Chris Beckett

To whom do we turn to for our income, housing, education, a good family structure, healthy children, alleviation of poverty, protection from evil and personal security?

If you’re a believer you may answer 'God'. But for many people today, the answer is the government. And so when it all goes wrong in our society, it’s the government that gets the blame.

Not evil, the devil, poor individual human choices, sin, or just bad luck. In our dominant cultural narrative, it’s always the government’s fault when there is poverty, crime, selfishness and greed. Government is god.

In this worldview, the hope for the future depends on good government. The 'correct' state will usher us into a greater age, a utopia, where there is less suffering and crying and pain. This tendency was shown so clearly after the referendum and the US election, and in our current general election: those who get their preferred outcome are ecstatic, those who don’t are despondent and hopeless.

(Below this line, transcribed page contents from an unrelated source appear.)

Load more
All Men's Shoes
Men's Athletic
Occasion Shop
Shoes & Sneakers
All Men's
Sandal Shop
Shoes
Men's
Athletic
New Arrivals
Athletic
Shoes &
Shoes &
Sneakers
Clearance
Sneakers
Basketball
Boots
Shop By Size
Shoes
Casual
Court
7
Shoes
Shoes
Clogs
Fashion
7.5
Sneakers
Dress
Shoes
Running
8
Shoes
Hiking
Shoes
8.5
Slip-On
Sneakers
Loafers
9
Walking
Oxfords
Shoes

Yet the Bible speaks of these things in a spiritual sense: God is our provider, our defender, our healer. For many Christians, it is God who they put hope in. It is the devil who is blamed for the evils of the world. People may make good or bad choices, but we believe that ultimately God is in charge, and people in government are still made in the image of God and have value.

However I think that the government is often an idol – a false god, and Christians are as risk as anyone else. When our hope is in government, the political situation causes us to be despondent or euphoric. It causes us to blame and hate the opposing side, whatever that may be. We create messiahs who we think will save humankind if they are in charge.

We stop looking to God and start looking to a fallible set of human beings for salvation, who try to control things that often aren’t under their control. Romans 13 can become a proof text to institute government as god: as if God has abdicated and handed his powers to the state.

I wrote an article recently that questions to what extent Christians should get into politics at all, at least as politics is understood as mission or part of following Jesus. The issue isn’t as clear cut biblically as some make it out to be. 

Jesus commands us to act in many ways: to give to the poor, to love our neighbour, to heal the sick. He doesn’t say we should do this via the intermediary of a government. If there is a homeless person on the street, why blame the government? Why not take responsibility and do something about it ourselves? If someone is struggling financially, why is it the government’s responsibility to help, and not our own? I fear it’s a lot easier to project our sadness and disappointment towards a government rather than take action. Government can be a very useful scapegoat for a broken society.

Passing the buck to the state also means that we create an entity with a lot of power. We might intend to vote for a government that uses this power benevolently, but what if it decides to use it for ill? And who decides what’s right and wrong anyway? We may find that our attempts to create utopia, we create a Frankenstein that we can’t control.

As our society increasingly forgets or rejects God as a reality, perhaps it’s no surprise that there is a corresponding increase in rage and anger, political division, and intolerance: as people battle on behalf of their gods of ideology and politics, and seek for their ideology’s supremacy over others. Perhaps we have an intrinsic need to seek a higher power. Maybe we all need to be aware of exactly who we are placing in that role in our lives.

Whatever happens this week, I fear that those people whose god is government will ultimately be very disappointed.